[Exercise description]:
Copy every line of the records below verbatim, keeping the original order, spelling, and line breaks.

Excerpted records START

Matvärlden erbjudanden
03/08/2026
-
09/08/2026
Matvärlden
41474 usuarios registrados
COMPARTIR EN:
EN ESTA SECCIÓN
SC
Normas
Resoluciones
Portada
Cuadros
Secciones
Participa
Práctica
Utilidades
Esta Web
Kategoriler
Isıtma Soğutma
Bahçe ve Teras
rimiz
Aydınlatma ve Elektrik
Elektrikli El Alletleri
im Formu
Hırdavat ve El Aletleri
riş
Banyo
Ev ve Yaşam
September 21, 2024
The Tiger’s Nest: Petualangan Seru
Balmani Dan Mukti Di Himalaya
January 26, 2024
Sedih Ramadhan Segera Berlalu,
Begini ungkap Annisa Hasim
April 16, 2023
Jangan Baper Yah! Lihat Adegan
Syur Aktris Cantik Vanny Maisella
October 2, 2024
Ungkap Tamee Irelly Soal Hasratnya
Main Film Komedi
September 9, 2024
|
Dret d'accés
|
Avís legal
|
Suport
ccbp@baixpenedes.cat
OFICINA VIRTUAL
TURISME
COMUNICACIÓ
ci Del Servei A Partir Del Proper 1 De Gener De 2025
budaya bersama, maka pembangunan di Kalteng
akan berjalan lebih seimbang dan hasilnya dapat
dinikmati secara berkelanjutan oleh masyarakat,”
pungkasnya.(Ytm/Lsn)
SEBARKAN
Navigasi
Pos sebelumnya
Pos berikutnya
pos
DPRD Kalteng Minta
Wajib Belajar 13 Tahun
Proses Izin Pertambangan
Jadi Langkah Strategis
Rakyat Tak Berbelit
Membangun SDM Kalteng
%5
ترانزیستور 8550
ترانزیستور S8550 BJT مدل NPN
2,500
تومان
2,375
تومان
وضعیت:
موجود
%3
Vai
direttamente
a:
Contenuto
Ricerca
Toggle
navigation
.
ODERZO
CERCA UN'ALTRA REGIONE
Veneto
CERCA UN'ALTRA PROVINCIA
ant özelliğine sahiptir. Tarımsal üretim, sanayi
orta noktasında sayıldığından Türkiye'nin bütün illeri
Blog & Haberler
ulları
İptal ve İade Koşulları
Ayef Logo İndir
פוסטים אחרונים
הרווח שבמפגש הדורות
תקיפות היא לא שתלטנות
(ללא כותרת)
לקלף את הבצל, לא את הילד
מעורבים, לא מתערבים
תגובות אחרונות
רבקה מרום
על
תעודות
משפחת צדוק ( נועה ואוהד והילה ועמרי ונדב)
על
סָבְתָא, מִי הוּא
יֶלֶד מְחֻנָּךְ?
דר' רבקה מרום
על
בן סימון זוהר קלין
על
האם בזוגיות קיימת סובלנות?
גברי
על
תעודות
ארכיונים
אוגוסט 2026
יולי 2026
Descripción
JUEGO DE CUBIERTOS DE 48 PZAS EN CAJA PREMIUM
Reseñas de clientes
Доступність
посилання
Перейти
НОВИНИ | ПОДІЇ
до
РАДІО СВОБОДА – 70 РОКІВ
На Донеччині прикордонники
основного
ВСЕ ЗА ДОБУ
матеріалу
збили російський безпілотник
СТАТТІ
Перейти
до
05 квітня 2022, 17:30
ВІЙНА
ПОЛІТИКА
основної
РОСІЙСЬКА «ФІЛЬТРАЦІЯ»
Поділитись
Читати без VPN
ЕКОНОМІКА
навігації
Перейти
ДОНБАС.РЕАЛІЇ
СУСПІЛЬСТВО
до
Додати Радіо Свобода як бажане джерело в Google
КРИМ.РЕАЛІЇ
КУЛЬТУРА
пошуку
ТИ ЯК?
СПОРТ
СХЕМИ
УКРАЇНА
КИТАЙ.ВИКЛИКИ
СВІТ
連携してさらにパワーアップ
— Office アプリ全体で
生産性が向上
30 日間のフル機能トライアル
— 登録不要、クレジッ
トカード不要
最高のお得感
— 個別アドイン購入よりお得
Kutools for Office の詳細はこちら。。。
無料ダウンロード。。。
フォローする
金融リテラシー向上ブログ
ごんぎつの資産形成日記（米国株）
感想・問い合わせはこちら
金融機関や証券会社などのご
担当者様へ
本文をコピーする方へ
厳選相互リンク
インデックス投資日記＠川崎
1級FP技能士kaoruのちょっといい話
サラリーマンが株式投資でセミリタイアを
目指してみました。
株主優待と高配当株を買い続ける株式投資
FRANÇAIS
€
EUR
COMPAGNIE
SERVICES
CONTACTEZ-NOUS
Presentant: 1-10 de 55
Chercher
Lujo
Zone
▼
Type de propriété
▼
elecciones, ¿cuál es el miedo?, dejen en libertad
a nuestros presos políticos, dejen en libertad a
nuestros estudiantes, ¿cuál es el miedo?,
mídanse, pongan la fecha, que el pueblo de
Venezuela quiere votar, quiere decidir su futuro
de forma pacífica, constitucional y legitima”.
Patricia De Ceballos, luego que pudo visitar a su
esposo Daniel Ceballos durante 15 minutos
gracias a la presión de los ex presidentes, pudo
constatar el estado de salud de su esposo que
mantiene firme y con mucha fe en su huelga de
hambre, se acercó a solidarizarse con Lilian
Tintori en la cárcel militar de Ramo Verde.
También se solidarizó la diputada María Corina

Excerpted records END

[Exercise solution]:
Matvärlden erbjudanden
03/08/2026
-
09/08/2026
Matvärlden
41474 usuarios registrados
COMPARTIR EN:
EN ESTA SECCIÓN
SC
Normas
Resoluciones
Portada
Cuadros
Secciones
Participa
Práctica
Utilidades
Esta Web
Kategoriler
Isıtma Soğutma
Bahçe ve Teras
rimiz
Aydınlatma ve Elektrik
Elektrikli El Alletleri
im Formu
Hırdavat ve El Aletleri
riş
Banyo
Ev ve Yaşam
September 21, 2024
The Tiger’s Nest: Petualangan Seru
Balmani Dan Mukti Di Himalaya
January 26, 2024
Sedih Ramadhan Segera Berlalu,
Begini ungkap Annisa Hasim
April 16, 2023
Jangan Baper Yah! Lihat Adegan
Syur Aktris Cantik Vanny Maisella
October 2, 2024
Ungkap Tamee Irelly Soal Hasratnya
Main Film Komedi
September 9, 2024
|
Dret d'accés
|
Avís legal
|
Suport
ccbp@baixpenedes.cat
OFICINA VIRTUAL
TURISME
COMUNICACIÓ
ci Del Servei A Partir Del Proper 1 De Gener De 2025
budaya bersama, maka pembangunan di Kalteng
akan berjalan lebih seimbang dan hasilnya dapat
dinikmati secara berkelanjutan oleh masyarakat,”
pungkasnya.(Ytm/Lsn)
SEBARKAN
Navigasi
Pos sebelumnya
Pos berikutnya
pos
DPRD Kalteng Minta
Wajib Belajar 13 Tahun
Proses Izin Pertambangan
Jadi Langkah Strategis
Rakyat Tak Berbelit
Membangun SDM Kalteng
%5
ترانزیستور 8550
ترانزیستور S8550 BJT مدل NPN
2,500
تومان
2,375
تومان
وضعیت:
موجود
%3
Vai
direttamente
a:
Contenuto
Ricerca
Toggle
navigation
.
ODERZO
CERCA UN'ALTRA REGIONE
Veneto
CERCA UN'ALTRA PROVINCIA
ant özelliğine sahiptir. Tarımsal üretim, sanayi
orta noktasında sayıldığından Türkiye'nin bütün illeri
Blog & Haberler
ulları
İptal ve İade Koşulları
Ayef Logo İndir
פוסטים אחרונים
הרווח שבמפגש הדורות
תקיפות היא לא שתלטנות
(ללא כותרת)
לקלף את הבצל, לא את הילד
מעורבים, לא מתערבים
תגובות אחרונות
רבקה מרום
על
תעודות
משפחת צדוק ( נועה ואוהד והילה ועמרי ונדב)
על
סָבְתָא, מִי הוּא
יֶלֶד מְחֻנָּךְ?
דר' רבקה מרום
על
בן סימון זוהר קלין
על
האם בזוגיות קיימת סובלנות?
גברי
על
תעודות
ארכיונים
אוגוסט 2026
יולי 2026
Descripción
JUEGO DE CUBIERTOS DE 48 PZAS EN CAJA PREMIUM
Reseñas de clientes
Доступність
посилання
Перейти
НОВИНИ | ПОДІЇ
до
РАДІО СВОБОДА – 70 РОКІВ
На Донеччині прикордонники
основного
ВСЕ ЗА ДОБУ
матеріалу
збили російський безпілотник
СТАТТІ
Перейти
до
05 квітня 2022, 17:30
ВІЙНА
ПОЛІТИКА
основної
РОСІЙСЬКА «ФІЛЬТРАЦІЯ»
Поділитись
Читати без VPN
ЕКОНОМІКА
навігації
Перейти
ДОНБАС.РЕАЛІЇ
СУСПІЛЬСТВО
до
Додати Радіо Свобода як бажане джерело в Google
КРИМ.РЕАЛІЇ
КУЛЬТУРА
пошуку
ТИ ЯК?
СПОРТ
СХЕМИ
УКРАЇНА
КИТАЙ.ВИКЛИКИ
СВІТ
連携してさらにパワーアップ
— Office アプリ全体で
生産性が向上
30 日間のフル機能トライアル
— 登録不要、クレジッ
トカード不要
最高のお得感
— 個別アドイン購入よりお得
Kutools for Office の詳細はこちら。。。
無料ダウンロード。。。
フォローする
金融リテラシー向上ブログ
ごんぎつの資産形成日記（米国株）
感想・問い合わせはこちら
金融機関や証券会社などのご
担当者様へ
本文をコピーする方へ
厳選相互リンク
インデックス投資日記＠川崎
1級FP技能士kaoruのちょっといい話
サラリーマンが株式投資でセミリタイアを
目指してみました。
株主優待と高配当株を買い続ける株式投資
FRANÇAIS
€
EUR
COMPAGNIE
SERVICES
CONTACTEZ-NOUS
Presentant: 1-10 de 55
Chercher
Lujo
Zone
▼
Type de propriété
▼
elecciones, ¿cuál es el miedo?, dejen en libertad
a nuestros presos políticos, dejen en libertad a
nuestros estudiantes, ¿cuál es el miedo?,
mídanse, pongan la fecha, que el pueblo de
Venezuela quiere votar, quiere decidir su futuro
de forma pacífica, constitucional y legitima”.
Patricia De Ceballos, luego que pudo visitar a su
esposo Daniel Ceballos durante 15 minutos
gracias a la presión de los ex presidentes, pudo
constatar el estado de salud de su esposo que
mantiene firme y con mucha fe en su huelga de
hambre, se acercó a solidarizarse con Lilian
Tintori en la cárcel militar de Ramo Verde.
También se solidarizó la diputada María Corina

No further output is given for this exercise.